» TEXT UNDER STUDY
Took a while to get the number. But it's still just up to $\$10,000$ which is order of 2 less than the target, $\$1,000,000$. There must be a better way!

In this problem, we need to use minimum number of coins to make a given amount for a set of denominations.

Amount = 40 cents, and denominations are $\{1, 5, 10, 25\}$.

We need to choose the smallest of the following:

1. 1 + MinChange(39) - a penny (=1) given
2. 1 + MinChange(35) - a nickel (=5) given
3. 1 + MinChange(30) - a dime (=10) given
4. 1 + MinChange(15) - a quarter (=25) given

In other words, we have the following recursive formula:

1. Define $C[j]$ to be the minimum number of coins we need to make change for $j$ cents.
2. Denominations are given as $$D = \{d_1, d_2, ..., d_k\}.$$
3. If we knew that an optimal solution for the problem of making change for $j$ cents used a coin of denomination $d_i$, we have: $$C[j] = 1 + C[j-d_i].$$
4. Recursively define the value of an optimal solution. $$C[j] = \begin{cases} \infty & \text{if }j < 0, \\ 0 & \text{if }j = 0, \\ 1 + min_{1 \le i \le k} (C[j-d_i]) & \text{if }j \ge 1 \end{cases}$$

Here is the code:

#include <iostream>
using namespace std;

int CoinChange(int amount, int d[], int size)
{
	if(amount <= 0) return 0;
	int min_coins =(int)INT_MAX;

	for(int i = 0; i < size; i++) {
		if(d[i] <= amount) 
			min_coins = min(min_coins, CoinChange(amount-d[i], d, size) + 1);
	}
	return min_coins;
}
int main()
{
	int d[] = {1, 5, 10, 25};
	int amount = 40;
	int size = sizeof(d)/sizeof(d[0]);
	int ans = CoinChange(amount, d, size);
	cout << "Minimal # of coins = " << ans << endl;

	return 0;
}

Output is:

Minimal # of coins = 3

» ASSIGNMENT
Return, word for word, the passage of the coin-change text starting with "In other words, we" and going on through "d[], int size)".

» MATERIAL SUPPLIED
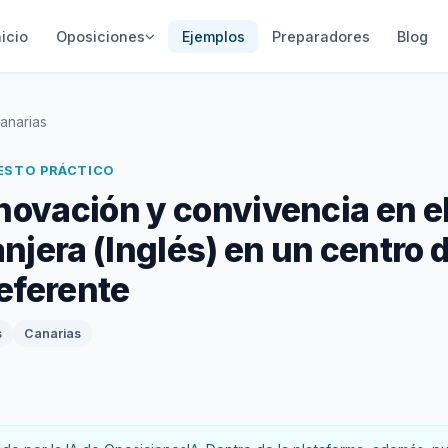
nicio
Oposiciones
Ejemplos
Preparadores
Blog
Canarias
UESTO PRÁCTICO
nnovación y convivencia en el
njera (Inglés) en un centro 
eferente
s
Canarias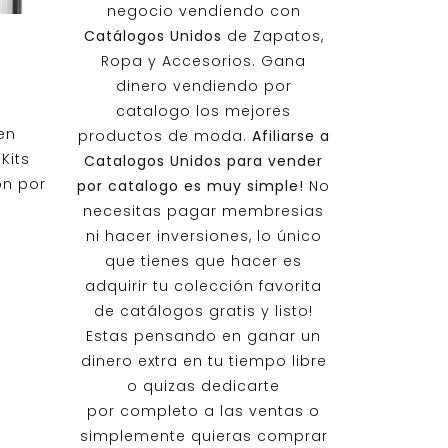
negocio vendiendo con
Catálogos Unidos
de Zapatos,
Ropa y Accesorios. Gana
dinero vendiendo por
catalogo los mejores
en
productos de moda.
Afiliarse a
Kits
Catalogos Unidos
para vender
on por
por catalogo es muy simple!
No
necesitas pagar membresias
ni hacer inversiones, lo único
que tienes que hacer es
adquirir tu colección favorita
de catálogos gratis y listo!
Estas pensando en ganar un
dinero extra en tu tiempo libre
o quizas dedicarte
por completo a las ventas o
simplemente quieras comprar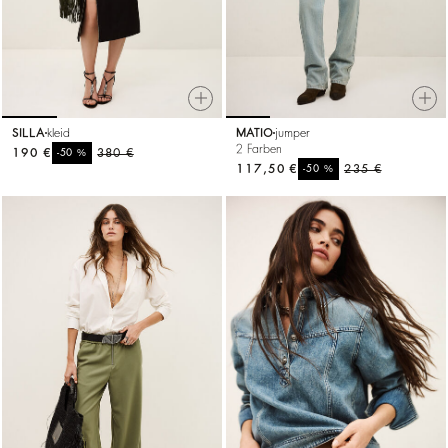
SILLA
kleid
MATIO
jumper
2 Farben
190 €
%
380 €
-50
117,50 €
%
235 €
-50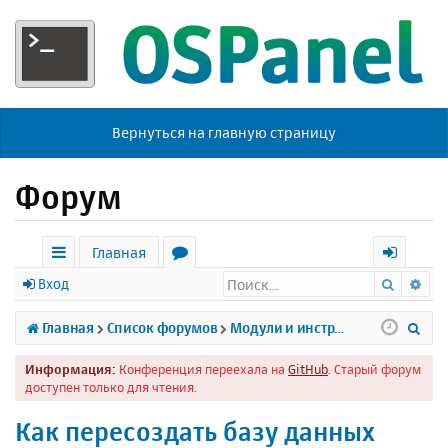
Вернуться на главную страницу
Форум
Главная
Поиск
Ра
с
о
х
Вход
ы
р
о
П
Главная
Список форумов
Модули и инструменты
л
у
д
о
Информация:
Конференция переехала на
GitHub
. Старый форум
к
м
и
доступен только для чтения.
и
ы
с
Как пересоздать базу данных
к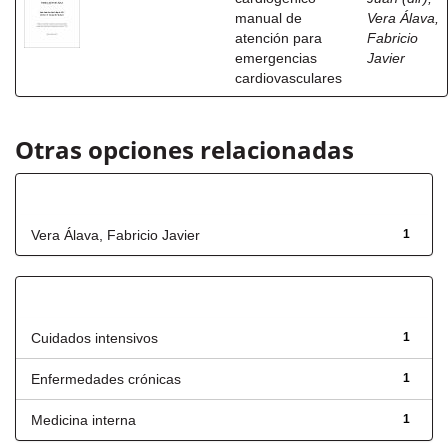
manual de
Vera Álava,
atención para
Fabricio
emergencias
Javier
cardiovasculares
Otras opciones relacionadas
Autor
Vera Álava, Fabricio Javier
1
Título
Cuidados intensivos
1
Enfermedades crónicas
1
Medicina interna
1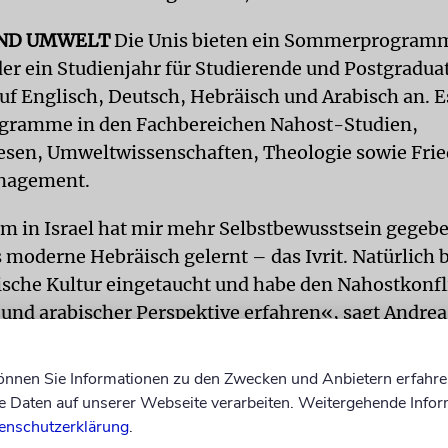
UND UMWELT
Die Unis bieten ein Sommerprogramm
er ein Studienjahr für Studierende und Postgradua
uf Englisch, Deutsch, Hebräisch und Arabisch an. E
gramme in den Fachbereichen Nahost-Studien,
sen, Umweltwissenschaften, Theologie sowie Fri
nagement.
m in Israel hat mir mehr Selbstbewusstsein gegebe
 moderne Hebräisch gelernt – das Ivrit. Natürlich 
elische Kultur eingetaucht und habe den Nahostkonfl
 und arabischer Perspektive erfahren«, sagt Andrea.
rtschaftsingenieurwesen mit Schwerpunkt Elektro-
stechnik in Darmstadt. Andrea war für ein Semeste
können Sie Informationen zu den Zwecken und Anbietern erfahre
Beer Sheva – während des Gazakriegs. Sie hat erleb
Daten auf unserer Webseite verarbeiten. Weitergehende Infor
geschlagen sind. »Als ich das erste Mal in den Bun
enschutzerklärung
.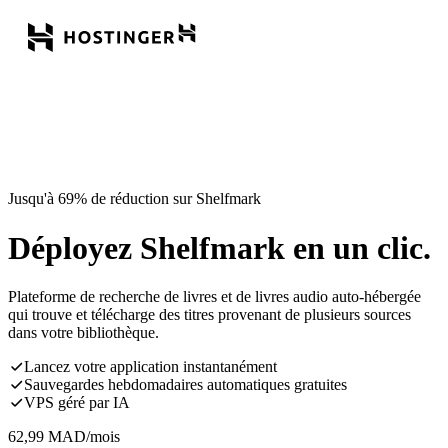
Jusqu'à 69% de réduction sur Shelfmark
Déployez Shelfmark en un clic.
Plateforme de recherche de livres et de livres audio auto-hébergée
qui trouve et télécharge des titres provenant de plusieurs sources
dans votre bibliothèque.
Lancez votre application instantanément
Sauvegardes hebdomadaires automatiques gratuites
VPS géré par IA
62,99
MAD
/mois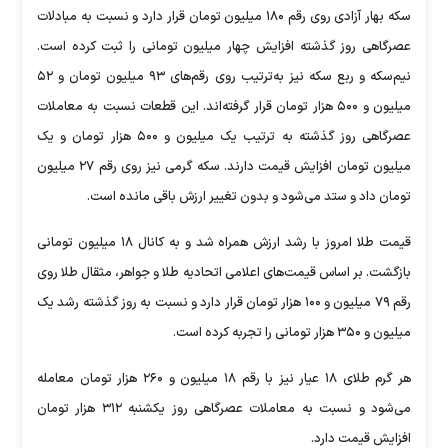
سکه بهار آزادی روی رقم ۱۸۰ میلیون تومان قرار دارد و نسبت به مبادلات
عصرگاهی روز گذشته افزایش چهار میلیون تومانی را ثبت کرده است.
نیم‌سکه و ربع سکه نیز به‌ترتیب روی رقم‌های ۹۳ میلیون تومان و ۵۲
میلیون و ۵۰۰ هزار تومان قرار گرفته‌اند. این قطعات نسبت به معاملات
عصرگاهی روز گذشته به ترتیب یک میلیون و ۵۰۰ هزار تومان و یک
میلیون تومان افزایش قیمت دارند. سکه گرمی نیز روی رقم ۲۷ میلیون
تومان داد و ستد می‌شود و بدون تغییر ارزش باقی مانده است.
قیمت طلا امروز با رشد ارزش همراه شد و به کانال ۱۸ میلیون تومانی
بازگشت. بر اساس قیمت‌های اعلامی اتحادیه طلا و جواهر، مثقال طلا روی
رقم ۷۹ میلیون و ۱۰۰ هزار تومان قرار دارد و نسبت به روز گذشته رشد یک
میلیون و ۳۵۰ هزار تومانی را تجربه کرده است.
هر گرم طلای ۱۸ عیار نیز با رقم ۱۸ میلیون و ۲۶۰ هزار تومان معامله
می‌شود و نسبت به معاملات عصرگاهی روز یکشنبه ۳۱۲ هزار تومان
افزایش قیمت دارد.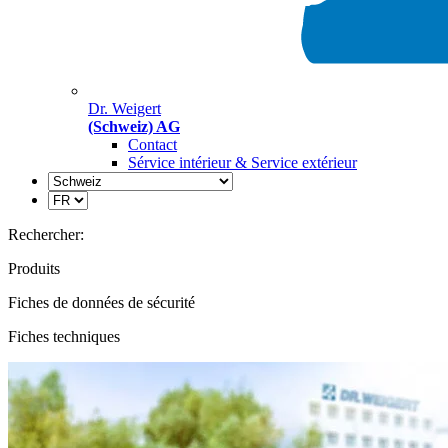
Dr. Weigert
(Schweiz) AG
Contact
Sérvice intérieur & Service extérieur
Rechercher:
Produits
Fiches de données de sécurité
Fiches techniques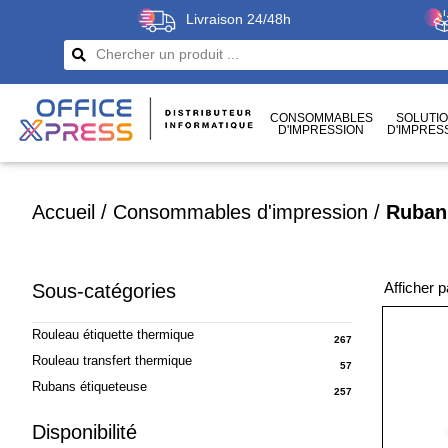
Livraison 24/48h
CONSOMMABLES
SOLUTI
D'IMPRESSION
D'IMPRES
CÂBLES
ET CONNECTIQUES
Accueil
/
Consommables d'impression
/
Ruban
Afficher 
Sous-catégories
Rouleau étiquette thermique
267
Rouleau transfert thermique
57
Rubans étiqueteuse
257
Disponibilité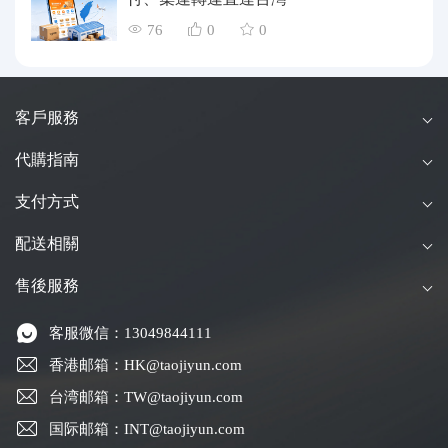
76
0
0
客戶服務
代購指南
支付方式
配送相關
售後服務
客服微信：13049844111
香港邮箱：HK@taojiyun.com
台湾邮箱：TW@taojiyun.com
国际邮箱：INT@taojiyun.com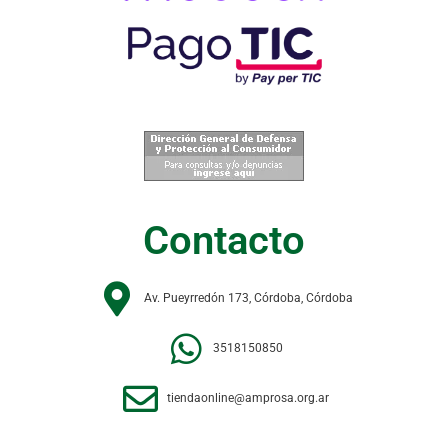
Contacto
Av. Pueyrredón 173, Córdoba, Córdoba
3518150850
tiendaonline@amprosa.org.ar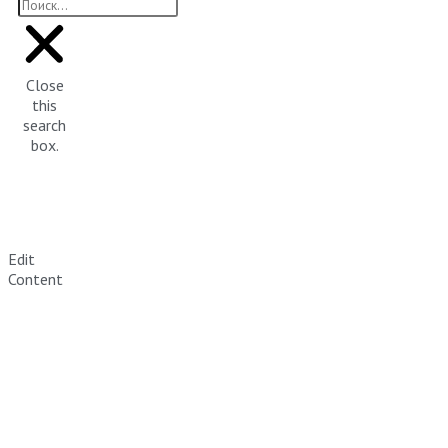
Close
this
search
box.
Edit
Content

» OUTPUT FOR THIS TASK
In other words, we have the following recursive formula:

1. Define $C[j]$ to be the minimum number of coins we need to make change for $j$ cents.
2. Denominations are given as $$D = \{d_1, d_2, ..., d_k\}.$$
3. If we knew that an optimal solution for the problem of making change for $j$ cents used a coin of denomination $d_i$, we have: $$C[j] = 1 + C[j-d_i].$$
4. Recursively define the value of an optimal solution. $$C[j] = \begin{cases} \infty & \text{if }j < 0, \\ 0 & \text{if }j = 0, \\ 1 + min_{1 \le i \le k} (C[j-d_i]) & \text{if }j \ge 1 \end{cases}$$

Here is the code:

#include <iostream>
using namespace std;

int CoinChange(int amount, int d[], int size)